Assigned task —
Return the text lines of all the records below unchanged, in their original order, and leave the pictures out of your answer.

Source material —

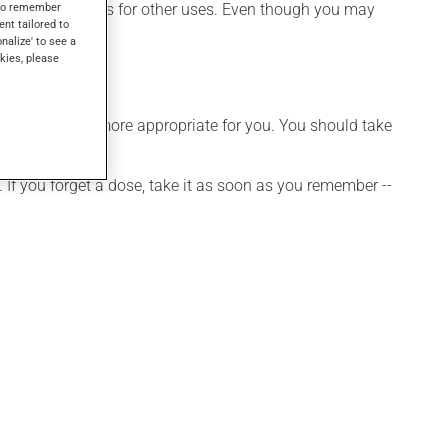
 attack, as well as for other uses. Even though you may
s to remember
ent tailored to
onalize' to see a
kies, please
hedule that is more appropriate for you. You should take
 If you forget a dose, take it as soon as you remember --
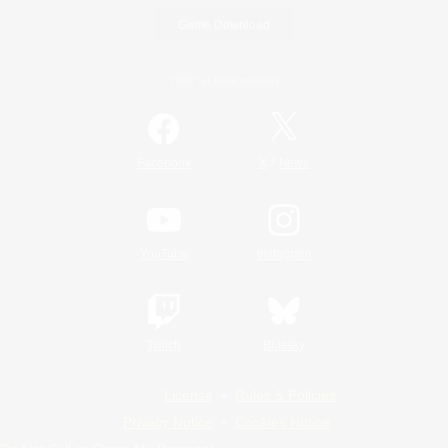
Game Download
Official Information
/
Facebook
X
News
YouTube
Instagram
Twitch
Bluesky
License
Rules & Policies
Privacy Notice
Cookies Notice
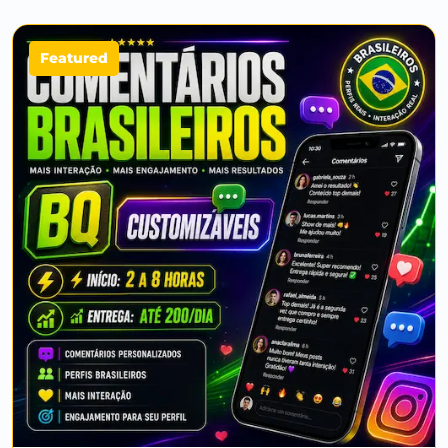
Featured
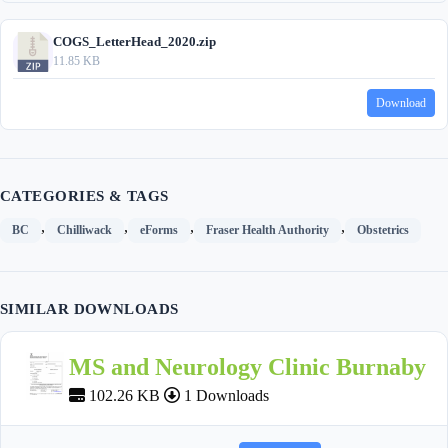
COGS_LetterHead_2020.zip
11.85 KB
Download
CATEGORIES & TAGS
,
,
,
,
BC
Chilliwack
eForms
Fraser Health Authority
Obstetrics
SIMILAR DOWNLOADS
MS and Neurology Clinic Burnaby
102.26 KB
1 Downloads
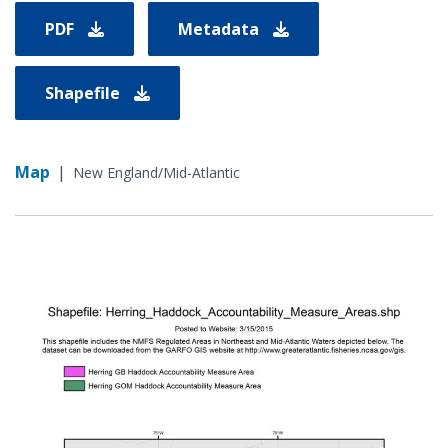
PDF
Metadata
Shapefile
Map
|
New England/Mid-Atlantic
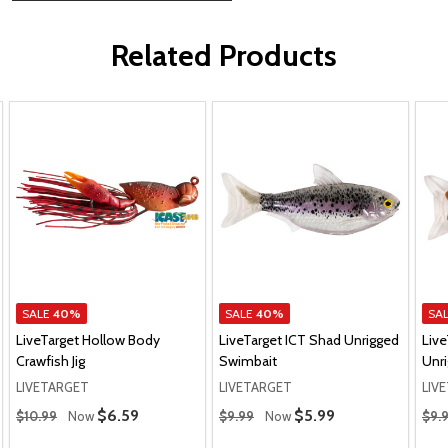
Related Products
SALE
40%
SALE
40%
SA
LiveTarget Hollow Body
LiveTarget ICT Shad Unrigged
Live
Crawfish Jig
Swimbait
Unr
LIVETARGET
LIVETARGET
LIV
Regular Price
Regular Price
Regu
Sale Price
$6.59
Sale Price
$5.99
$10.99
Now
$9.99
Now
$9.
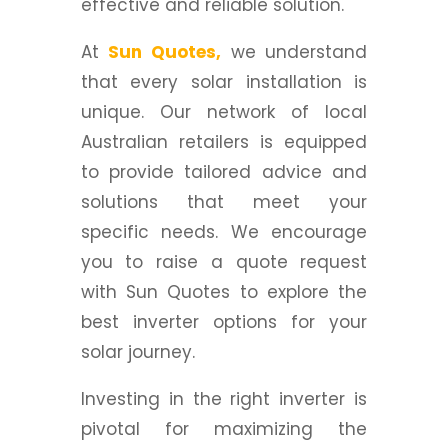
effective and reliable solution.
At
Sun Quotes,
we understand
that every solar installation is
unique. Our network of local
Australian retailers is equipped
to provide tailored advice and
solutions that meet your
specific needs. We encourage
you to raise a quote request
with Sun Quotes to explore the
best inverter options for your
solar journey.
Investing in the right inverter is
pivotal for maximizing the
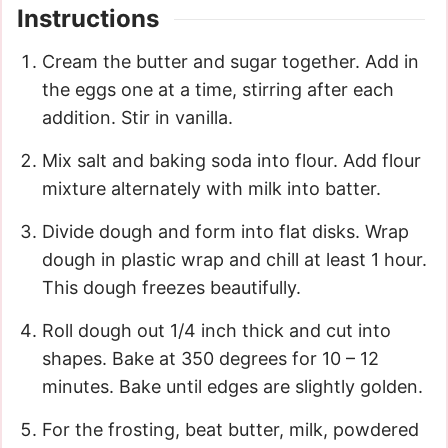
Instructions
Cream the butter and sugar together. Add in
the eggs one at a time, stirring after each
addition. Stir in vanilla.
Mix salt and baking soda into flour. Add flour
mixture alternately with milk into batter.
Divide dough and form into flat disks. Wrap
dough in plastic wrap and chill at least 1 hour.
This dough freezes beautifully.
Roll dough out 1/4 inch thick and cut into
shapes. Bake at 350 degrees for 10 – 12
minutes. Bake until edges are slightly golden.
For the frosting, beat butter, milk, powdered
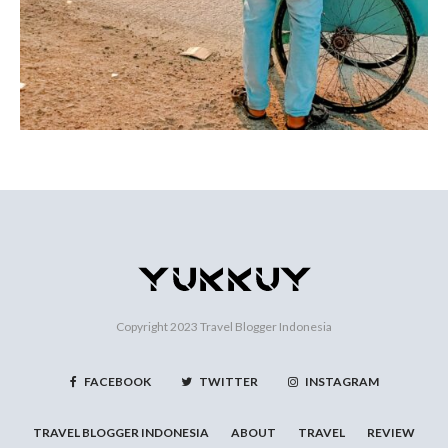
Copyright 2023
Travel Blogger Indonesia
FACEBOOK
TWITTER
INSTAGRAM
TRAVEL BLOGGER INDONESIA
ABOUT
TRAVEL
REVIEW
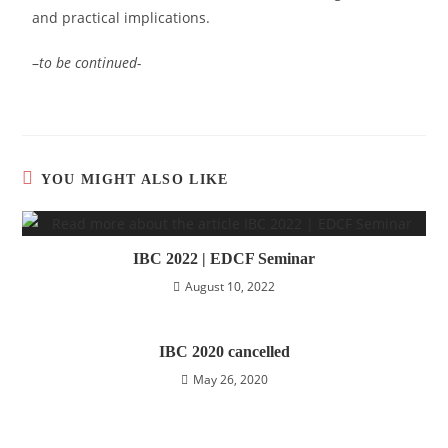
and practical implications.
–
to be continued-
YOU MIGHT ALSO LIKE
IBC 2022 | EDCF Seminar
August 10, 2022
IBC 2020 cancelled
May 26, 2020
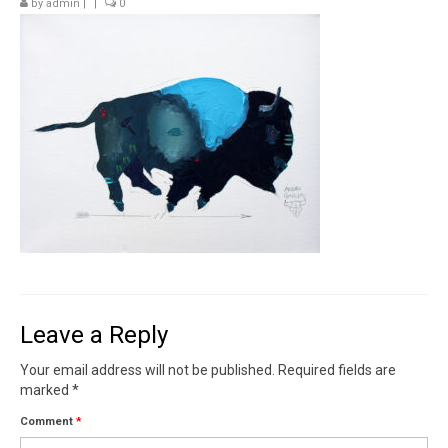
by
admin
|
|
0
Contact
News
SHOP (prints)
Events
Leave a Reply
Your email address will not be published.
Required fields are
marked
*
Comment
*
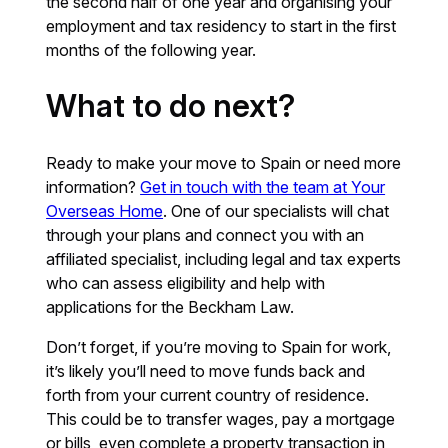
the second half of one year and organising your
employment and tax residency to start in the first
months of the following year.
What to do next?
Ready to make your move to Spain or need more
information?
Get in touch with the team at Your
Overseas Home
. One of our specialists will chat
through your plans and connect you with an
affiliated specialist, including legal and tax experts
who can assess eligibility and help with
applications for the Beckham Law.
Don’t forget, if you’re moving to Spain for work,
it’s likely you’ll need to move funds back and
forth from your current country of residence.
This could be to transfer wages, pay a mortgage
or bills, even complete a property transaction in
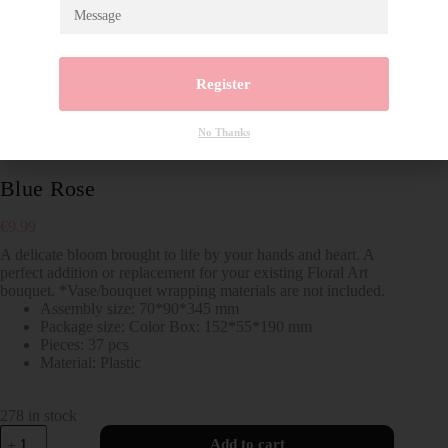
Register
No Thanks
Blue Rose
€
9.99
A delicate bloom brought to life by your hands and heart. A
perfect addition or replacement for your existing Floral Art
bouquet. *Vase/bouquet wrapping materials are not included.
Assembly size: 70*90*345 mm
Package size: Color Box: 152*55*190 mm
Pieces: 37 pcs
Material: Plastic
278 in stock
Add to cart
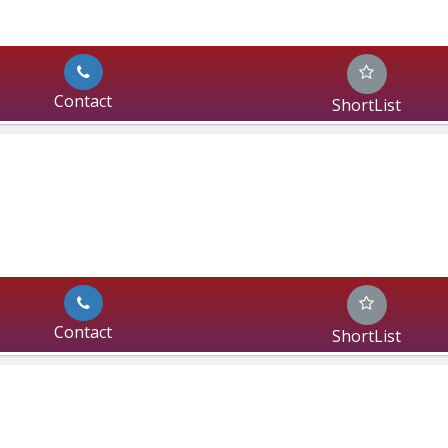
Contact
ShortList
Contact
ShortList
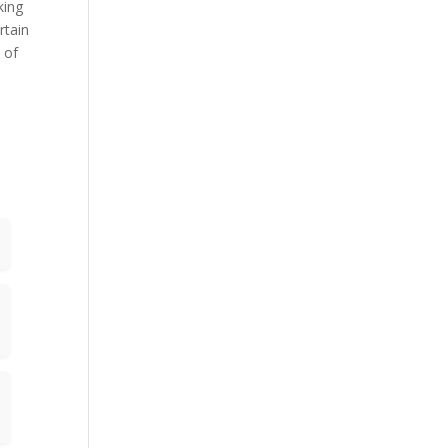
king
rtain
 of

Written response —
 attack, as well as for other uses. Even though you may
s to remember
ent tailored to
onalize' to see a
kies, please
hedule that is more appropriate for you. You should take
 If you forget a dose, take it as soon as you remember --
Game Download
Official Information
/
Facebook
X
News
YouTube
Instagram
Twitch
Bluesky
License
Rules & Policies
Privacy Notice
Cookies Notice
Featured
COGS_LetterHead_2020.zip
11.85 KB
Download
CATEGORIES & TAGS
,
,
,
,
BC
Chilliwack
eForms
Fraser Health Authority
Obstetrics
SIMILAR DOWNLOADS
MS and Neurology Clinic Burnaby
102.26 KB
1 Downloads
PDF
Metadata
Shapefile
Map
|
New England/Mid-Atlantic
Related Products
SALE
40%
SALE
40%
SA
LiveTarget Hollow Body
LiveTarget ICT Shad Unrigged
Live
Crawfish Jig
Swimbait
Unr
LIVETARGET
LIVETARGET
LIV
Regular Price
Regular Price
Regu
Sale Price
$6.59
Sale Price
$5.99
$10.99
Now
$9.99
Now
$9.
effective and reliable solution.
At
Sun Quotes,
we understand
that every solar installation is
unique. Our network of local
Australian retailers is equipped
to provide tailored advice and
solutions that meet your
specific needs. We encourage
you to raise a quote request
with Sun Quotes to explore the
best inverter options for your
solar journey.
Investing in the right inverter is
pivotal for maximizing the
Instructions
Cream the butter and sugar together. Add in
the eggs one at a time, stirring after each
addition. Stir in vanilla.
Mix salt and baking soda into flour. Add flour
mixture alternately with milk into batter.
Divide dough and form into flat disks. Wrap
dough in plastic wrap and chill at least 1 hour.
This dough freezes beautifully.
Roll dough out 1/4 inch thick and cut into
shapes. Bake at 350 degrees for 10 – 12
minutes. Bake until edges are slightly golden.
For the frosting, beat butter, milk, powdered
Copyright 2023
Travel Blogger Indonesia
FACEBOOK
TWITTER
INSTAGRAM
TRAVEL BLOGGER INDONESIA
ABOUT
TRAVEL
REVIEW
and practical implications.
–
to be continued-
YOU MIGHT ALSO LIKE
IBC 2022 | EDCF Seminar
August 10, 2022
IBC 2020 cancelled
May 26, 2020
by
admin
|
|
0
Contact
News
SHOP (prints)
Events
Leave a Reply
Your email address will not be published.
Required fields are
marked
*
Comment
*
the second half of one year and organising your
employment and tax residency to start in the first
months of the following year.
What to do next?
Ready to make your move to Spain or need more
information?
Get in touch with the team at Your
Overseas Home
. One of our specialists will chat
through your plans and connect you with an
affiliated specialist, including legal and tax experts
who can assess eligibility and help with
applications for the Beckham Law.
Don’t forget, if you’re moving to Spain for work,
it’s likely you’ll need to move funds back and
forth from your current country of residence.
This could be to transfer wages, pay a mortgage
or bills, even complete a property transaction in
Register
No Thanks
Blue Rose
€
9.99
A delicate bloom brought to life by your hands and heart. A
perfect addition or replacement for your existing Floral Art
bouquet. *Vase/bouquet wrapping materials are not included.
Assembly size: 70*90*345 mm
Package size: Color Box: 152*55*190 mm
Pieces: 37 pcs
Material: Plastic
278 in stock
Add to cart
Contact
ShortList
Contact
ShortList
king
rtain
 of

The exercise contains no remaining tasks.